“You sure?” I asked.
“Yes. Sleep fixes everything,” she said.
Inside the warehouse were some lifesaving packets, kept aboard the patrol boats. I got one packet and tried to tear it open. The wrapping was too thick, so Matt handed me his Swiss Army knife, and I cut it open. I shook out the thin red blanket that was inside and spread it on the ground under a tree. There were also bottles of water and power bars inside the packet, and we shared them.
Iris nibbled on a power bar, then lay down on the blanket. Within a few minutes she had fallen asleep, and I covered her with another blanket from a second lifesaving pack. I glanced over at Matt and saw him texting. But when our eyes met, he put his phone into his pocket. We walked to the other side of the shed so we could talk and not wake Iris up. We sat really close together, leaning against a pile of lobster pots.
“I haven’t known what to say to you for a long time now,” he said. “Ever since Eloise disappeared.”
“People don’t know what to say,” I said. “And when they do, I don’t want to hear it.”
“I’m not exactly ‘people,’?” he said.
“I know.”
The way he was gazing into my eyes made me feel like crying. I’d been on my own with everything until now—Eloise’s death, finding Iris in the woods, not knowing what was going to happen next.
Matt’s blue eyes reminded me of summer skies. His expression was so warm it pulled me even closer to him, so I was almost leaning against his shoulder. I thought back to one night last September, when we’d started a tennis match. We had played on the old courts at Hubbard’s Point, without lights, until well after the sun had gone down. We played through dusk, into the dark, till we couldn’t see anything. We were just friends, that’s all we were, but it was as if our rackets were magnetized to the ball, or that we were to each other.
I felt that way now.
“Life is hard without her,” Matt said.
“For you, too?” I asked, tilting my head to look at him.

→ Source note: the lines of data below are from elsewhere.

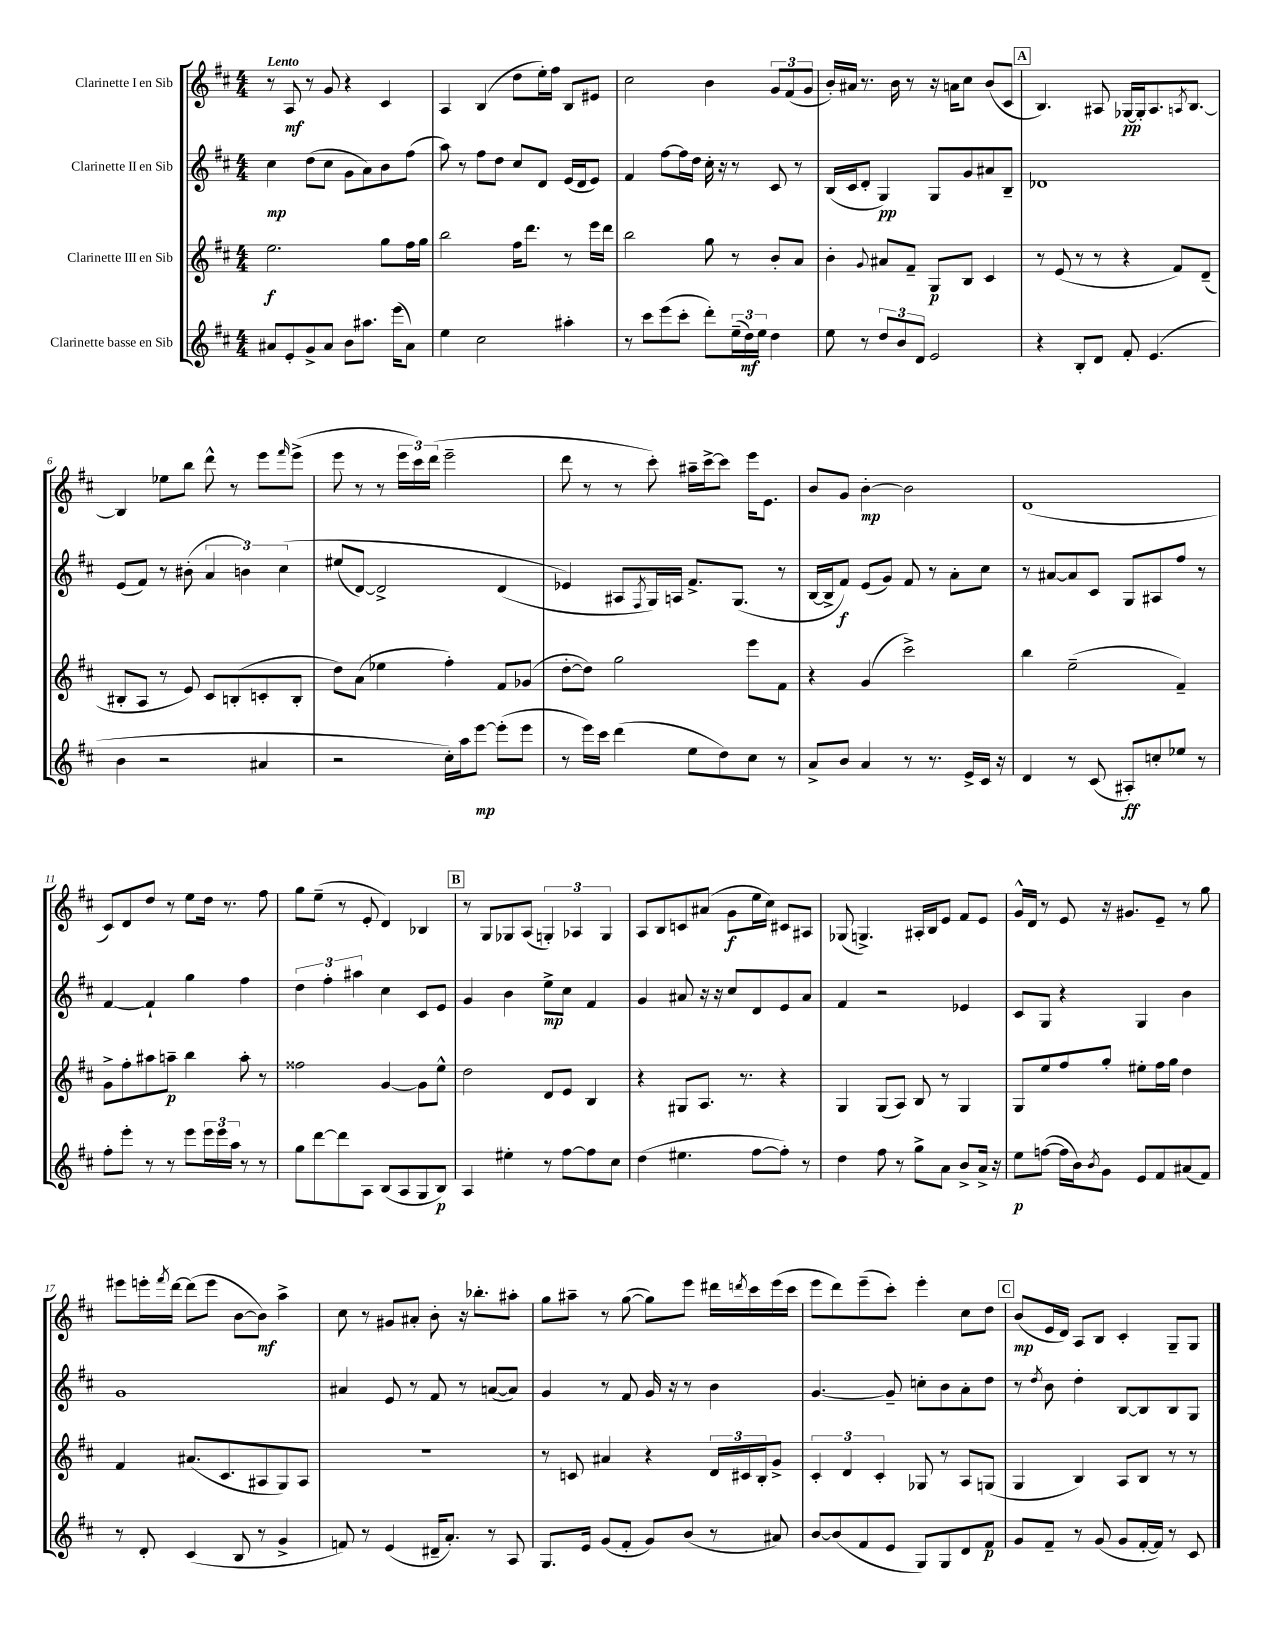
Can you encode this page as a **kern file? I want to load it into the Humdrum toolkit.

**kern	**kern	**kern	**kern
*staff4	*staff3	*staff2	*staff1
*clefG2	*clefG2	*clefG2	*clefG2
*k[f#c#]	*k[f#c#]	*k[f#c#]	*k[f#c#]
*M4/4	*M4/4	*M4/4	*M4/4
8a#	2.ee	4cc#	8r
8e'	.	.	8A
8g^	.	(8dd	8r
8a#	.	8cc#	8g
8b	.	8g	4r
8.aa#	.	8a)	.
.	8gg	8b	4c#
(16eee	.	.	.
8a#)	16ff#	(8ff#	.
.	16gg	.	.
=	=	=	=
4ee	2bb	8aa)	4A
.	.	8r	.
2cc#	.	8ff#	(4B
.	.	8dd	.
.	16ff#	8cc#	8dd
.	8.ddd	.	.
.	.	8d	16ee')
.	.	.	16ff#
4aa#'	8r	(16e	8B
.	.	16d	.
.	16eee	8e)	8e#
.	16ddd	.	.
=	=	=	=
8r	2bb	4f#	2cc#
8ccc#	.	.	.
(8eee	.	[8ff#	.
8ccc#'	.	16ff#]	.
.	.	16dd	.
8ddd')	8gg	16cc#'	4b
.	.	16r	.
(24ee~	8r	8r	.
24dd)	.	.	.
24ee	.	.	.
4dd	8b'	8c#	12g
.	.	.	(12f#
.	8a	8r	.
.	.	.	12g
=	=	=	=
8ee	4b'	(16B	16b')
.	.	16c#	16a#
8r	.	8d'	8.r
.	8qqg	.	.
12dd	8a#	4G)	.
.	.	.	16b
12b	.	.	.
.	8f#~	.	8r
12d	.	.	.
2e	8G	8G	16r
.	.	.	16a
.	8B	8g	8cc#
.	4c#	8a#	(8b
.	.	8B~	8c#
=	=	=	=
4r	8r	1d-	4.B)
.	(8e	.	.
8B'	8r	.	.
8d	8r	.	8A#
8f#'	4r	.	[16G-
.	.	.	16G-']
(4.e	.	.	8.A#
.	8f#)	.	.
.	.	.	8qA
.	.	.	[8.B
.	(8d~	.	.
=	=	=	=
4b	8B#'	(8e	4B]
.	8A	8f#)	.
2r	8r	8r	8ee-
.	8e)	(8b#'	8bb
.	8c#	6a	8ddd^^
.	(8B'	.	8r
.	.	6b)	.
4a#	8c'	.	8eee
.	.	&(6cc#	.
.	.	.	16qqfff#
.	8B'	.	(8eee^
=	=	=	=
2r	8dd)	(8ee#	8eee
.	(8a	[8d)	8r
.	4ee-	2d^]	8r
.	.	.	24eee
.	.	.	24ccc#)
.	.	.	(24ddd
16cc#')	4ff#')	.	2eee~
16aa	.	.	.
[8eee	.	.	.
(8eee']	8f#	(4d	.
8eee	(8g-	.	.
=	=	=	=
8r	[8dd'	4e-&)	8ddd
16eee)	8dd])	.	8r
16ccc#	.	.	.
(4ddd	2gg	8A#	8r
.	.	8qF#	.
.	.	16G)	8ccc#')
.	.	16A	.
8ee	.	8.f#^	16aa#~
.	.	.	[16ccc#^
8dd)	.	.	8ccc#]
.	.	(8.G	.
8cc#	8eee	.	16eee
.	.	.	8.e
8r	8f#	8r	.
=	=	=	=
8a^	4r	[16B	8b
.	.	16B^]	.
8b	.	8f#)	8g
4a	(4g	(8e	[4b'
.	.	8g)	.
8r	2ccc#^)	8f#	2b]
8.r	.	8r	.
.	.	8a'	.
16e^	.	.	.
16c#	.	8cc#	.
16r	.	.	.
=	=	=	=
4d	4bb	8r	(1d
.	.	[8a#	.
8r	(2ee~	8a#]	.
(8c#	.	8c#	.
8A#')	.	8G	.
8cc'	.	8A#	.
8ee-	4f#~)	8ff#	.
8r	.	8r	.
=	=	=	=
8ff#'	8g^	[4f#	8c#)
8eee'	8ff#'	.	8d
8r	8aa#	4f#`]	8dd
8r	8aa~	.	8r
8eee	4bb	4gg	8ee
24eee	.	.	16dd
24eee	.	.	.
.	.	.	8.r
24aa	.	.	.
8r	8aa'	4ff#	.
8r	8r	.	8ff#
=	=	=	=
8gg	2ff##	6dd	8gg
[8ddd	.	.	(8ee~
.	.	6ff#'	.
8ddd]	.	.	8r
.	.	6aa#	.
8A	.	.	8e'
(8B	[4g	4cc#	4d)
8A	.	.	.
8G	8g]	8c#	4B-
8B)	8ee^^	8e	.
=	=	=	=
4A	2dd	4g	8r
.	.	.	8G
4ee#'	.	4b	8G-
.	.	.	(8A
8r	8d	8ee^	6G')
[8ff#	8e	8cc#	.
.	.	.	6A-
8ff#]	4B	4f#	.
.	.	.	6G
8cc#	.	.	.
=	=	=	=
(4dd	4r	4g	8A
.	.	.	8B
4.ee#	8G#	8a#	8c
.	8.A	16r	(8a#
.	.	16r	.
.	.	8cc#	8g
.	8.r	.	.
[8ff#	.	8d	16ee
.	.	.	16cc#)
8ff#'])	4r	8e	8c#
8r	.	8a#	8A#
=	=	=	=
4dd	4G	4f#	(8G-
.	.	.	4.G^)
8ff#	(8G	2r	.
8r	8A)	.	.
8gg^	8B	.	16A#'
.	.	.	16B
8a	8r	.	8e
8b^	4G	4e-	8f#
16a^	.	.	8e
16r	.	.	.
=	=	=	=
8ee	8G	8c#	16g^^
.	.	.	16d
([8ff	8ee	8G	8r
16ff]	8ff#	4r	8e
16b)	.	.	.
8qb	.	.	.
8g	8gg'	.	16r
.	.	.	8.g#
8e	8ee#'	4G	.
8f#	16ff#	.	8e~
.	16gg	.	.
(8a#	4dd	4b	8r
8f#)	.	.	8gg
=	=	=	=
8r	4f#	1g	8eee#
8d'	.	.	16eee'
.	.	.	8qfff#
.	.	.	[16ddd
(4c#	(8.a#	.	(8ddd]
.	.	.	8eee
.	8.c#	.	.
8B	.	.	[8b
8r	8A#	.	8b])
4g^	8G)	.	4aa^
.	8A#	.	.
=	=	=	=
8f)	1r	4a#	8cc#
8r	.	.	8r
(4e	.	8e	8g#
.	.	8r	8a#'
16d#~	.	8f#	8b'
8.a')	.	.	.
.	.	8r	16r
.	.	.	8.bb-'
8r	.	([8a	.
8A	.	8a])	8aa#'
=	=	=	=
8.G	8r	4g	8gg
.	8c	.	8aa#~
16e	.	.	.
(8g	4a#	8r	8r
8f#'	.	8f#	([8gg
8g)	4r	16g	8gg])
.	.	16r	.
(8b	.	8r	8eee
8r	24d	4b	16ddd#
.	24c#	.	.
.	.	.	8qddd
.	.	.	16ccc#
.	24B'	.	.
8a#)	8g^	.	(16eee
.	.	.	16ccc#
=	=	=	=
[8b	6c#'	[4.g	8eee
(8b]	.	.	8ddd)
.	6d	.	.
8f#	.	.	(8eee~
.	6c#'	.	.
8e	.	8g~]	8ccc#')
8G)	8G-	8cc'	4eee'
8G	8r	8b	.
8d	8A	8a'	8cc#
8f#	(8G	8dd	8dd
=	=	=	=
8g	4G	8r	(8b
.	.	8qdd	.
8f#~	.	8b	16e
.	.	.	16d)
8r	4B)	4dd'	8A
(8g	.	.	8B
8g	8A	[8B	4c#'
[16f#'	8B	8B]	.
16f#])	.	.	.
8r	8r	8B	8G~
8c#	8r	8G	8G
==	==	==	==
*-	*-	*-	*-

“Yeah. She’s your sister, and you two did everything together. But your happiness spread to all of us—to me. When I think of you without her . . .”
I waited for him to finish that sentence, but it seemed he couldn’t. He cleared his throat and looked away.
“Sometimes I wonder what it’s like for you,” he said. “Without her here?”
I closed my eyes. These were not the normal questions people, even close friends, asked. People wanted to know how she died, who found her, what they did to her, whether we got a ransom note. They wanted to know the kinds of details you would read about in a mystery novel, or see on a true crime show. This question was different enough that I felt like answering.
“Lots of times I feel her with me,” I said. “In certain places.”
“Like where?”
“On Dauntless Island. In the Braided Woods. Or at home, sitting on the couch.” I touched the back of my wrist, then the back of my neck. “I’ll feel something right here, not quite a tickle, more like the lightest breeze moving across my skin. I know it’s weird, but I’m sure it’s her. I’m not just imagining things.”
“I don’t think it’s weird,” Matt said. “I’d be surprised if you didn’t feel her nearby. How can she really leave?”
“Because she’s dead,” I whispered, and hot tears scalded my eyes. In New London, thinking of ghosts, I had known that Eloise was now among them. The sea breeze swirled around us, smelling of salt air, seaweed, and lobsters. The scents of our childhood, my sister’s and mine.
“I think she’s here right now,” Matt said. “Because she knows you need her.” He was leaning so close to me, our foreheads almost touching. I felt lightheaded—was he going to kiss me? I thought back to our almost-kiss at Ocean House last summer.
I had wanted to kiss Matt for so long, but my emotions were crashing through me, as if I was a human earthquake. It was all too much; I couldn’t help it, I did that hunching thing with my shoulders and my heart. I looked down at his hands.
Matt wore a Turk’s head bracelet—we’d all learned how to make them in sailing class a few summers ago. It was a three-strand braid of narrow white cord, woven into a mysterious knot that seemed to have no beginning and no end. Once you made the bracelet and put it on, you secured the strands until they were pretty tight, but loose enough to not cut off circulation. You didn’t take it off. You swam with it on, showered with it on, slept with it on.
But Matt saw me looking at it. He tugged on it, working it free, loosening the bracelet enough so he could slide it over his hand. Then he reached for my left hand and slipped it onto my wrist.
“You need this,” he said.
“I do?” I asked.
“Yeah,” he said. He held my hand, laced his fingers with mine. “It’s a talisman. To make sure everything works out.”
“Finding Hayley, you mean?” I asked, looking into his blue eyes.